Nel racconto su Twitter delle operazioni di ricerca e soccorso (Sar) di migranti nel Mediterraneo centrale le Ong parlano più spesso di “persone” (nel 42% dei tweet), le organizzazioni militari di “migranti” (nel 77% dei tweet): il racconto è empatico nel 53% dei tweet delle Ong, nel 6% in quelli dei militari, evidenzia il rapporto. La comunicazione degli operatori Sar è costante fino a maggio 2016 e segue l’andamento e i picchi dei soccorsi. “Da maggio in poi – rileva il rapporto – la comunicazione via Twitter delle organizzazioni militari – Eunavfor Med e Marina militare soprattutto – cala sensibilmente: anzi, ai mesi critici delle operazioni Sar (da giugno ad agosto 2016) non corrisponde una ripresa dei tweet, che continuano a diminuire. La comunicazione delle Ong su Twitter rimane invece costante tutto l’anno”. Tra le organizzazioni militari, si legge nel rapporto, “la Guardia costiera comunica in modo più empatico (11% rispetto allo 0% della Marina militare) e utilizza i termini ‘persone’ e ‘vittime’ a fianco di migranti”. C’è poi una differenza di scelta comunicativa: per i militari “è centrale il soccorso (nel 72% dei tweet)” mentre per le Ong è importante anche il “post rescue, la partenza delle navi dai porti e la denuncia nei confronti delle politiche migratorie”. Il racconto su Twitter fa ampio uso di immagini ma le Ong privilegiano la rappresentazione dei migranti come individui (nel 30% dei tweet usano foto ritratto), solo l’8% nei tweet delle organizzazioni militari. “Marina militare e Guardia costiera adoperano nei tweet un lessico tecnico e cognitivo – si legge nel rapporto -, Moas un lessico prevalentemente emotivo, Medici senza frontiere un lessico cognitivo e universale, Sos Mediterranée un lessico emotivo e universale”.

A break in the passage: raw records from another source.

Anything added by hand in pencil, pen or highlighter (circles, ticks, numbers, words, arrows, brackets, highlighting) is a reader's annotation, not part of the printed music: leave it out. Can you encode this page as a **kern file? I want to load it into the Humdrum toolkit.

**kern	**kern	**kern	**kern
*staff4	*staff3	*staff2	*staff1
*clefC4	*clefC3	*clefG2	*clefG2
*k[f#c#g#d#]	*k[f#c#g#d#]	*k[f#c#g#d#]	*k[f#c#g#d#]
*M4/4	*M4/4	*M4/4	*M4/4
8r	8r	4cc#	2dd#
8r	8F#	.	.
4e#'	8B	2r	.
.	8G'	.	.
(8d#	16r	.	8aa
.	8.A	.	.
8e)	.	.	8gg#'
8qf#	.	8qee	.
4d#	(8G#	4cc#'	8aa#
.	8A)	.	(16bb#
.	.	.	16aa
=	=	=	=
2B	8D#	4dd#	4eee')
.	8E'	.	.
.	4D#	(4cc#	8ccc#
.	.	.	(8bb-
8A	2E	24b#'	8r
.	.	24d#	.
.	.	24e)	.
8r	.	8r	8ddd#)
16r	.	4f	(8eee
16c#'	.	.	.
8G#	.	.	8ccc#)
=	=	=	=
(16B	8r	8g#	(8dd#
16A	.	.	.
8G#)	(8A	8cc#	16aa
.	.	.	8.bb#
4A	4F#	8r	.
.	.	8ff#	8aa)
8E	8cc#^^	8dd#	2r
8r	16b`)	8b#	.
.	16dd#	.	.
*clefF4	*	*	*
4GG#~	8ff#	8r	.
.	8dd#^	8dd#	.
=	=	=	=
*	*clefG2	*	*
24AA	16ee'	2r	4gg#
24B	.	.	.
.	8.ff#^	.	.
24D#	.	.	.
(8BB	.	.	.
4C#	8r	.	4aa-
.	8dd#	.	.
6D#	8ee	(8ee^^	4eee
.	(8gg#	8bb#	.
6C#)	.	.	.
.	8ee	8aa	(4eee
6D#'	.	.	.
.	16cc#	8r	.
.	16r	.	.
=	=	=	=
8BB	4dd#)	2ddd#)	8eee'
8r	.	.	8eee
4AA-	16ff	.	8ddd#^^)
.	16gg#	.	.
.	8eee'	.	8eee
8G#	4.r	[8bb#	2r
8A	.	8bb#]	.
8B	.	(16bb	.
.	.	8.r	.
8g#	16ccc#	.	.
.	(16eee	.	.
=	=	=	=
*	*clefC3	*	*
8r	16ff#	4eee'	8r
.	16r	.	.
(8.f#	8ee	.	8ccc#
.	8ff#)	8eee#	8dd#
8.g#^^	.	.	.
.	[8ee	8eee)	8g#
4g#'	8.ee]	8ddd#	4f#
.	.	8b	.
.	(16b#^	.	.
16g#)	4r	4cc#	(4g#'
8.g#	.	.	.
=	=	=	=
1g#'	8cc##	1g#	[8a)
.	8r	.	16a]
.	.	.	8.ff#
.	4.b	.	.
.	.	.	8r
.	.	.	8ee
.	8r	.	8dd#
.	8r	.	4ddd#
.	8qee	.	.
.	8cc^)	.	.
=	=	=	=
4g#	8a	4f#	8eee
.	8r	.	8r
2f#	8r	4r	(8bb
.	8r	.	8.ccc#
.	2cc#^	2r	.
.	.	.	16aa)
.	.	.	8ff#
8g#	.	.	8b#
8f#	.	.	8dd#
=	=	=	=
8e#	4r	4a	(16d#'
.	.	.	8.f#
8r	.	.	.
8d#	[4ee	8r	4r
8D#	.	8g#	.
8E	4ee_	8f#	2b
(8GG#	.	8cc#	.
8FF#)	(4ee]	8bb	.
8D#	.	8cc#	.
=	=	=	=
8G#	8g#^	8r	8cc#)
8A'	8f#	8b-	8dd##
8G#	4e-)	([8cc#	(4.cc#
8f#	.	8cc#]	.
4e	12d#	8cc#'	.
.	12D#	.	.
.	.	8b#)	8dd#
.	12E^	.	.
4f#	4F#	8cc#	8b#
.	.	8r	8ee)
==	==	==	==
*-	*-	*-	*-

Per i promotori del Rapporto dal 2016 al 2017 c’è stata sulle tv e sulla carta stampata una “svolta comunicativa” rispetto alle operazioni di ricerca e soccorso in mare (Sar): dalla costruzione mediatica degli eroi, “gli angeli del mare” all’introduzione dell’elemento del “sospetto”, tanto che “gli angeli perdono le ali”. Il rapporto osserva e analizza le strategie di comunicazione degli attori civili e militari impegnati nei soccorsi e il racconto da parte dei media italiani. Ne risulta un’ampia visibilità mediatica delle operazioni di ricerca e soccorso in mare: 13% nei principali quotidiani italiani, 18% nei tg di prima serata nel periodo aprile-ottobre 2016. Sulla stampa nel 2016 c’era stato già un incremento di visibilità del 10% rispetto al 2015 e del 18% sui notiziari di prima serata. I media raccontavano la cronaca dei naufragi e delle azioni di soccorso, anche con una “sovrapposizione narrativa tra unità militari e Ong”. Emergeva “ammirazione e gratitudine per i soccorritori” (il soccorso diventava spettacolo) fino alla svolta comunicativa innescata in maniera tiepida a fine 2016 dal rapporto di Frontex pubblicato dal Financial Times e poi dalle accuse alle Ong di un video-blogger nel marzo 2017, riprese dai media e amplificate poi dalle indagini di alcune procure siciliane e strumentalizzazioni politiche. Nel 2017 “si passa dalla cornice umanitaria e quella securitaria”, rileva il rapporto e “un’ombra negativa spazza via l’alone di positività che aveva caratterizzato il 2016”.